Zeevaart is nooit ongevaarlijk, en al helemaal niet in de Gouden Eeuw. Als, bijvoorbeeld, visser moest je niet alleen de ijzige kou op de visgronden ver in de noordelijke Noordzee doorstaan, je moest ook op je hoede zijn voor praktisch elk schip dat je tegenkwam - het kon een piraat zijn, of een vijandelijk oorlogsschip, of een kaper. Aangezien de meeste zeventiende-eeuwse Europese staten in staat van oorlog verkeerden met de een of andere buurman, en sommige staten onder het mom van religieuze motieven zelfs permanent kaperschepen uitreedden - zoals de Maltezer Orde en de Barbarijse Kapers in de Middellandse Zee, lag het gevaar altijd op de loer. Barbarijse Kapers bereikten zelfs Ierland, IJsland en de Caribische Zee, terwijl dichter bij huis zelfs de Zuiderzee niet veilig was voor de Duinkerker Kapers, die in dienst van respectievelijk de Spaanse en Franse overheid regelmatig een Hollander trachtten te verschalken als de Republiek weer eens in oorlog was met Spanje of Frankrijk.
De periode 1568-1713 beslaat verreweg het grootste deel van het door Joke Korteweg geschreven overzicht van vooral het Nederlandse aandeel in de geschiedenis van de kaapvaart, en dat is niet zonder reden, want in die periode bloeide niet alleen de kaapvaart in West-Europa, ook Nederlanders rustten niet zelden hun schip uit met wat extra kanonnen en een kaperbrief van de Prins of een admiraliteit om op die manier legaal zeeroverij te mogen bedrijven. Het was een winstgevende branche in een tijd waarin de Europese staten vrijwel zonder uitzondering slechts een kleine marinevloot konden financieren. Kaapvaart was een lucratieve manier van economische en militaire oorlogsvoering die de overheid niets kostte maar wel een deel van de winst - als die er was - opleverde.

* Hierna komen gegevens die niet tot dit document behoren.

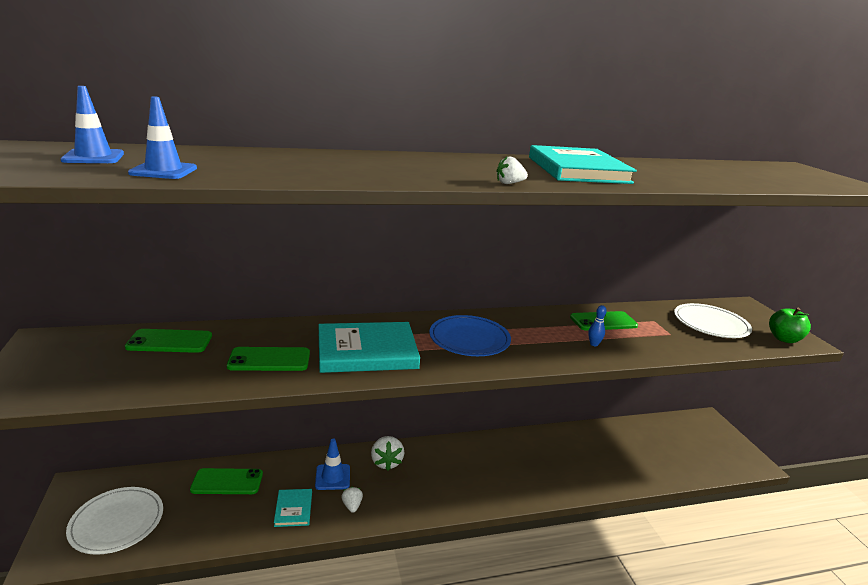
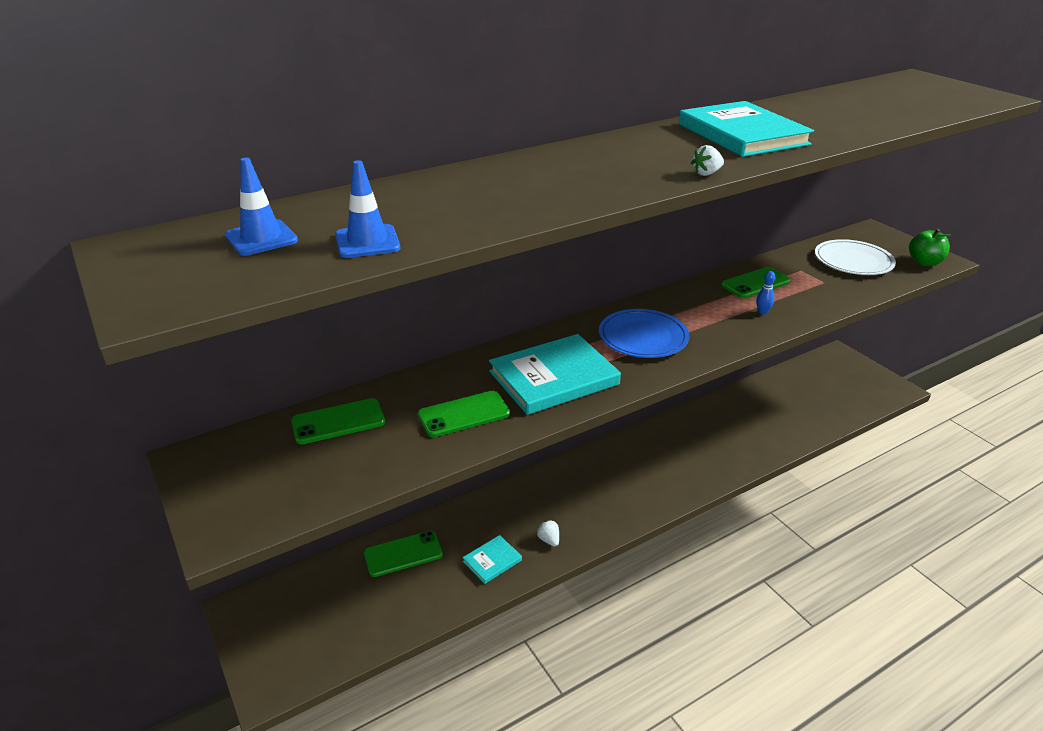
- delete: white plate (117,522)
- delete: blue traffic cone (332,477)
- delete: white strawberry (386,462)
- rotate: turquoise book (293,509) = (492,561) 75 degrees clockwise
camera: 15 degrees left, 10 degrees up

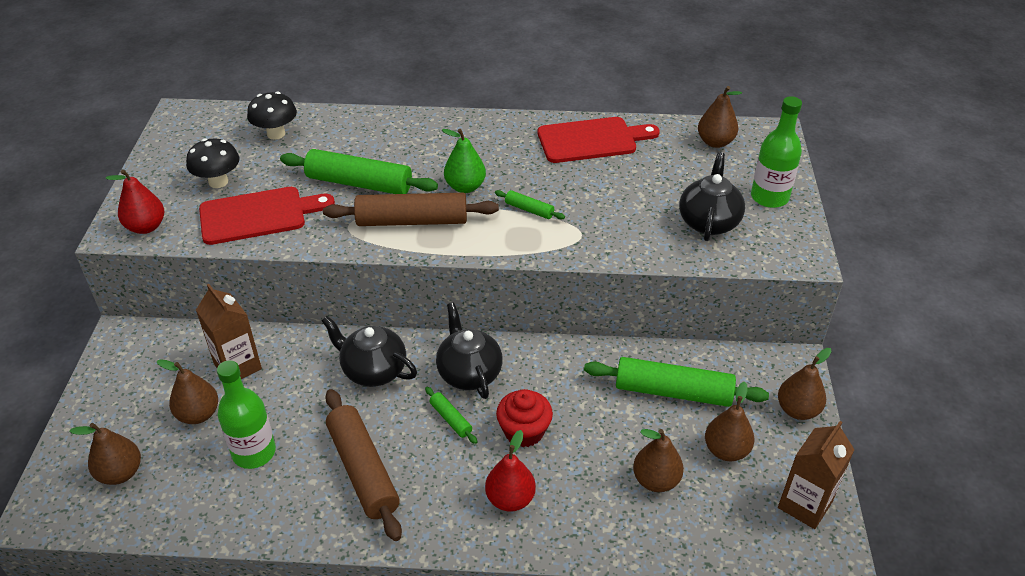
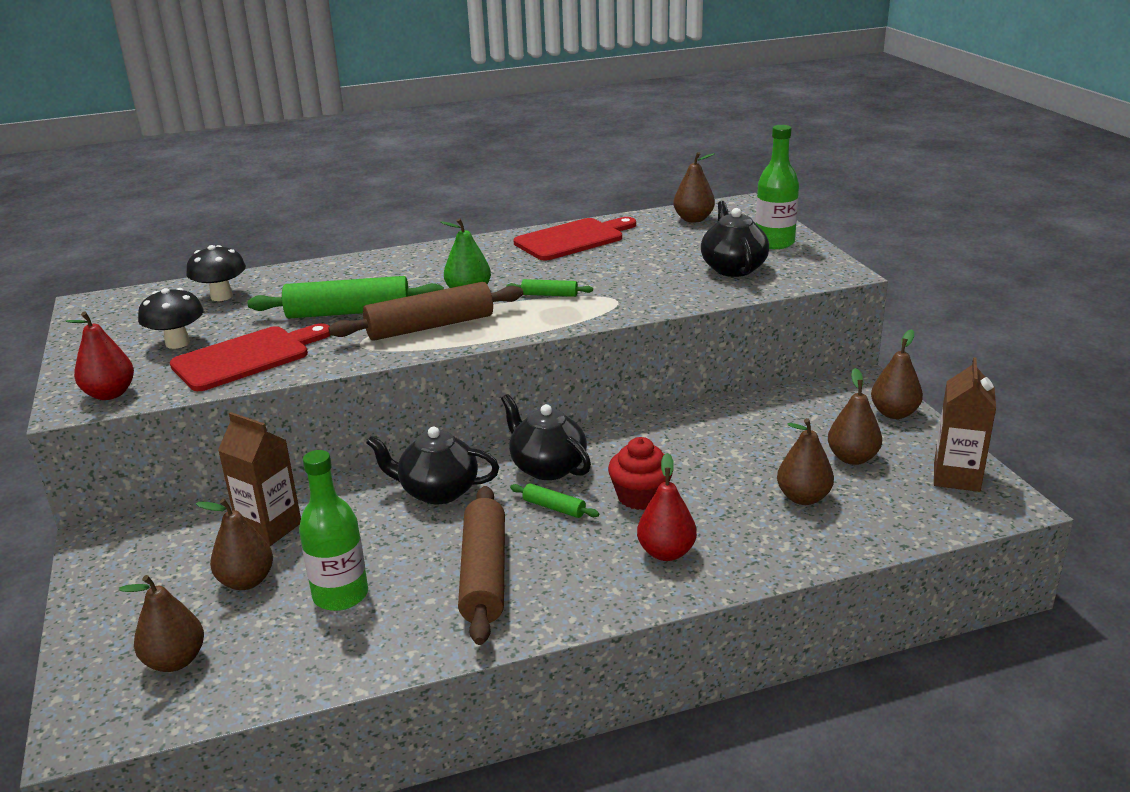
- delete: green rolling pin (673,392)
- rotate: brown rolling pin (363,470) = (484,574) 45 degrees clockwise
camera: 20 degrees left, 15 degrees down

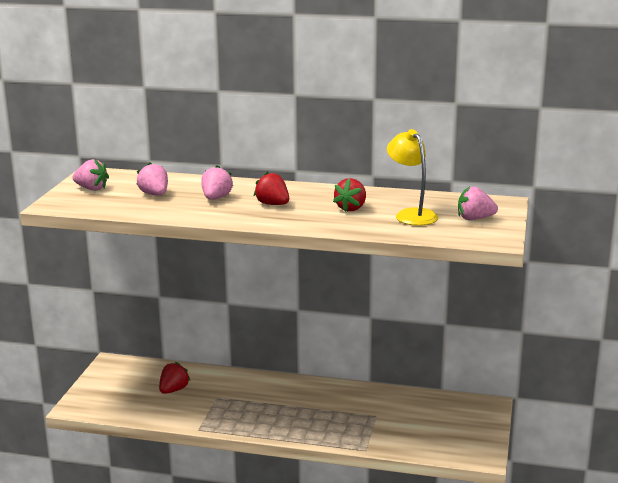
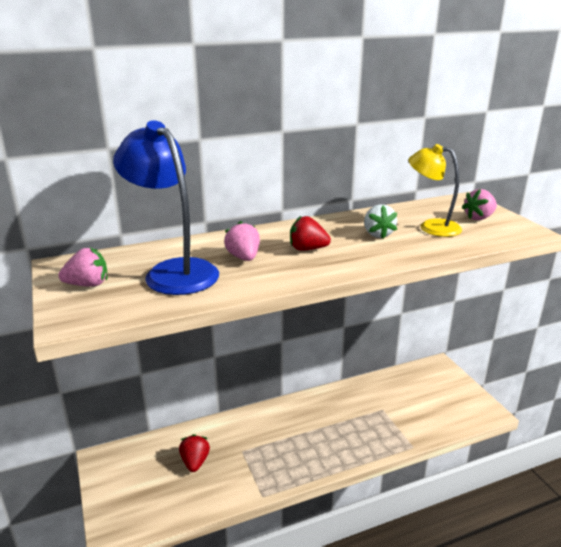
- replace: pink strawberry (154,194) to blue lamp (173,271)
- recolor: red strawberry (351,208) to white strawberry (377,234)
camera: 35 degrees left, 5 degrees up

Kaapvaart is dan ook zo oud als staten zeeoorlogen voeren, zoals Korteweg laat zien in het overzicht van kaapvaart in de oudheid en de middeleeuwen dat voorafgaat aan het eigenlijke, ‘Nederlandse’ verhaal. Tot 1856 dan, want in dat jaar tekent Nederland het Verdrag van Parijs, waarbij de ondertekenaars beloven voortaan af te zien van kaapvaart als militaire strategie ter zee. Sindsdien hebben Nederlandse zeelieden geen last meer van kaapvaart, alleen nog van zeeroverij, dat overigens - zo blijkt uit de boeiende epiloog - de laatste jaren weer toeneemt. En dat terwijl de Nederlandse marine voortdurend wordt afgeslankt door opeenvolgende Nederlandse regeringen.
Maritiem historicus Joke Korteweg heeft een onderhoudend en rijk gevuld boek geschreven, nadrukkelijk bedoeld als overzichtswerk dat ook de niet-academische lezer wil bereiken, vol interessante details, bijvoorbeeld dat de Verenigde Staten het Verdrag van Parijs nooit ondertekend hebben en in theorie dus kaapvaart zouden kunnen bedrijven. Ze plaatst de Nederlandse kaapvaart in internationaal perspectief en beschrijft opkomst en ondergang als geaccepteerde strategie om de vijand afbreuk te doen en er tegelijk wat aan te verdienen. Als zodanig vult het een leemte in de Nederlandse historiografie. Jammer is wel dat haar - of haar redacteuren - enkele foutjes niet zijn ontgaan. Zo noemt ze op pp. 18-19 de dienaar van Odysseus consequent Eumaois in plaats van Eumaios, wordt op blz. 20 gesproken van Silicische in plaats van Cilicische zeerovers en spreekt ze op p. 250 van de Amerikaanse Burgeroorlog waar ze de Amerikaanse Onafhankelijkheidsoorlog bedoelt. Het is jammer dat ze soms in herhaling vervalt: zo vermeldt ze op drie plaatsen in haar boek wie wanneer Duinkerken in zijn bezit had. Ook vraag ik me af of de vele intermezzo’s in de tekst echt nodig waren: in meerdere gevallen meende ik dat het verhaal net zo goed in de hoofdtekst had kunnen worden ingepast, te meer daar lezing ervan ook noodzakelijk is voor het juiste begrip van de hoofdtekst. Al moet ik eerlijk toegeven dat ik nu eenmaal niet zo hou van al die terzijdes die een vlotte doorlezing belemmeren, alleen al vanwege hun vormgeving. Het geeft een boek bovendien een rommelig aanzien.
Dat neemt echter niet weg dat Kapersbloed en koopmansgeest een uiterst nuttig overzichtswerk is, dat kan fungeren als uitgangspunt voor verder onderzoek naar de kaapvaart in het algemeen en de Nederlandse kaapvaart in het bijzonder.